■ Supplied text
But some functions have a particular shape. Consider this BigRig function, from our Euclid's algorithm program:
function remainder :=
function with number a, number b and returns number:
number result := 0.
if a < b then,
assign result := a.
else
assign result := call remainder(a-b, b).
!
returns result.
!.
Unlike factorial, which stores the result of the recursive call in a temporary object for use in computing its answer, remainder simply returns the result of the recursive call as its own answer -- no need for temporary storage, and further computation to do. Think about what happens at run-time, when a call to remainder(10001,2) reaches its base case. 1 will be returned as the answer from a call to remainder(1,2) to an invocation of remainder(3,2), which will immediately return 1 as the answer to an invocation of remainder(5,2), which will immediately return 1 as the answer to an invocation of remainder(7,2), ... and so on, for 5000 stack frames -- with no new computation done, and no value added.

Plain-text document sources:
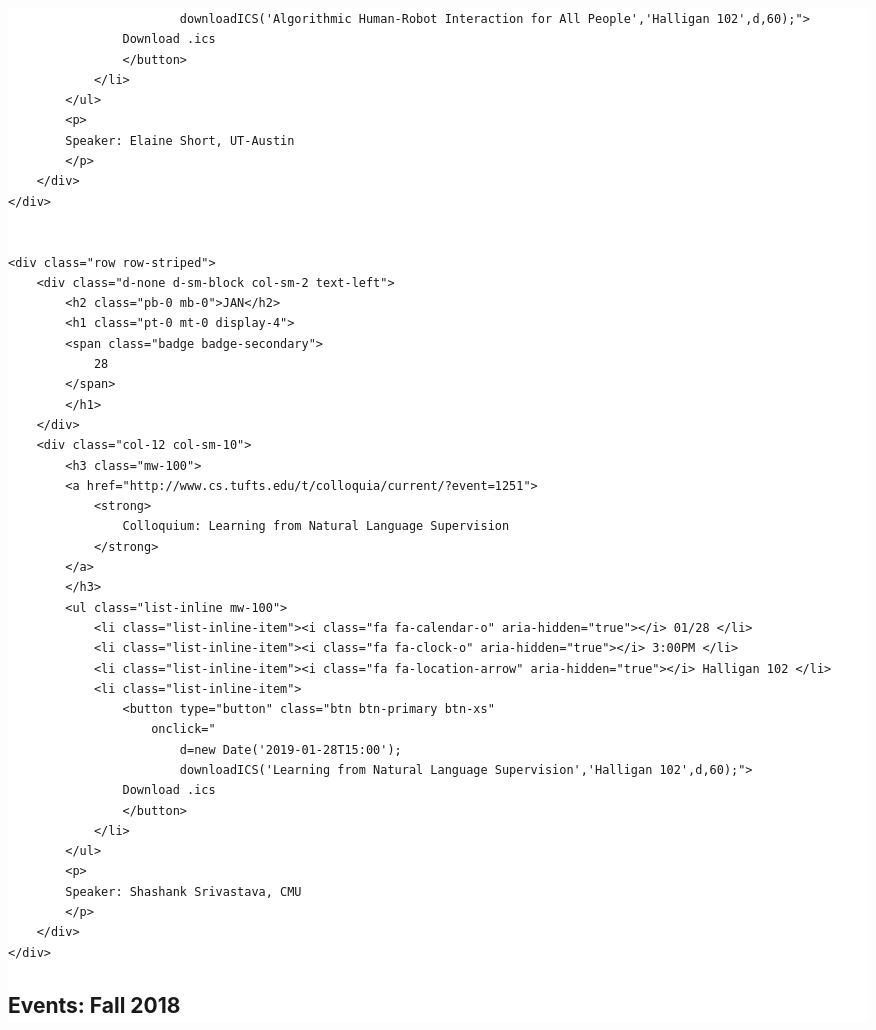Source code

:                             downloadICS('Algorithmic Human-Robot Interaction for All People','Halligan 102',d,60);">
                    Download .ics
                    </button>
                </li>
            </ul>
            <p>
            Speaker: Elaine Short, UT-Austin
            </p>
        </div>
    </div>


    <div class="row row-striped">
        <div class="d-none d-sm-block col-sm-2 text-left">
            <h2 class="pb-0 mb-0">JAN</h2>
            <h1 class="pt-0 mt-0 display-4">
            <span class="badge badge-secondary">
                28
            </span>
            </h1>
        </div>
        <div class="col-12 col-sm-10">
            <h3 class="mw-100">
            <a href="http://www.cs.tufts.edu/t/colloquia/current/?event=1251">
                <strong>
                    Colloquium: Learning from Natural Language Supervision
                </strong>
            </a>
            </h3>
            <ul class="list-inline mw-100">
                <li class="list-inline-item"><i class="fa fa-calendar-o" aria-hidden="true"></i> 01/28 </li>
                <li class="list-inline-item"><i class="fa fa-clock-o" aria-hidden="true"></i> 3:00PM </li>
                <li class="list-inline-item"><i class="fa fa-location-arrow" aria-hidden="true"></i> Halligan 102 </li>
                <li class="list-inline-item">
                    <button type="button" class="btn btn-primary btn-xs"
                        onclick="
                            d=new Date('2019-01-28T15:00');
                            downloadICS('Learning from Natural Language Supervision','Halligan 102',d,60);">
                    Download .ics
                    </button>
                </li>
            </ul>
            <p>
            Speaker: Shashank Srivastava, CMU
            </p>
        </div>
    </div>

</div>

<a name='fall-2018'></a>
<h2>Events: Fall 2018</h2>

--

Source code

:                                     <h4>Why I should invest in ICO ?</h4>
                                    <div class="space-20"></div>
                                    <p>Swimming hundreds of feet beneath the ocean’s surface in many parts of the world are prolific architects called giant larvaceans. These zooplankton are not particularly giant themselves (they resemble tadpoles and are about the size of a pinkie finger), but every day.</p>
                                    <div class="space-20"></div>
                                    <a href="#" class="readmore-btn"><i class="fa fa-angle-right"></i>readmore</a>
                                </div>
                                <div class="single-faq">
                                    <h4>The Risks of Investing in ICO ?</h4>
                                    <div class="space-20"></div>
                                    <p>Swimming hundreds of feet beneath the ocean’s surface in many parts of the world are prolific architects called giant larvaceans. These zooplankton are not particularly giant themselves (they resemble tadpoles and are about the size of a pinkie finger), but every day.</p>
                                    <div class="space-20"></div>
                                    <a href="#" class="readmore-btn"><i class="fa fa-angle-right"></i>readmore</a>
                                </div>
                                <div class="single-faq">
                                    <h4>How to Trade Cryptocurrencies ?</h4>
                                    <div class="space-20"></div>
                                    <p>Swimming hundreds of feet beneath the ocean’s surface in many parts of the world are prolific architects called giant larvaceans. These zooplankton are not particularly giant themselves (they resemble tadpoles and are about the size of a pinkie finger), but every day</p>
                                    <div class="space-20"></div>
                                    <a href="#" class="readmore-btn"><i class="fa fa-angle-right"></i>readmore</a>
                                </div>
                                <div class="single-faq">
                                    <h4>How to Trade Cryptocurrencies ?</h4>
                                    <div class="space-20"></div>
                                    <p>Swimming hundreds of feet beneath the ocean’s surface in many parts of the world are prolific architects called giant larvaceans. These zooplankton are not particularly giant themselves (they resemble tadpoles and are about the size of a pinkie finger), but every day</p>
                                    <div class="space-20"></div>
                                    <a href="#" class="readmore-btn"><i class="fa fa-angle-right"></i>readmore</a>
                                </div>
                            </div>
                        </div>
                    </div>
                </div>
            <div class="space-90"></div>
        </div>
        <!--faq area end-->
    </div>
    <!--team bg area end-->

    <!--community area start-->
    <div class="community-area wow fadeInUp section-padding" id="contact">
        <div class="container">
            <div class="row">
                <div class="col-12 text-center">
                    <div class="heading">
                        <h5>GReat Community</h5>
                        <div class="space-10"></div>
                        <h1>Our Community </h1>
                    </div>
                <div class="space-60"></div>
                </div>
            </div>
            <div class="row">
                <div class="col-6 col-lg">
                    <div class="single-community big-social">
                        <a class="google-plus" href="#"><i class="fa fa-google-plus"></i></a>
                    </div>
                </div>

■ Activity list
A. In the text about the remainder function, across how many stack frames is the answer passed back when remainder(10001,2) reaches its base case?
B. From the text about the remainder function, extract the part that opens with the words containing "Unlike factorial, which" and closes with "no value added.".
The rows are not needed.

■ Exercise responses
A. 5000 stack frames.

B.
Unlike factorial, which stores the result of the recursive call in a temporary object for use in computing its answer, remainder simply returns the result of the recursive call as its own answer -- no need for temporary storage, and further computation to do. Think about what happens at run-time, when a call to remainder(10001,2) reaches its base case. 1 will be returned as the answer from a call to remainder(1,2) to an invocation of remainder(3,2), which will immediately return 1 as the answer to an invocation of remainder(5,2), which will immediately return 1 as the answer to an invocation of remainder(7,2), ... and so on, for 5000 stack frames -- with no new computation done, and no value added.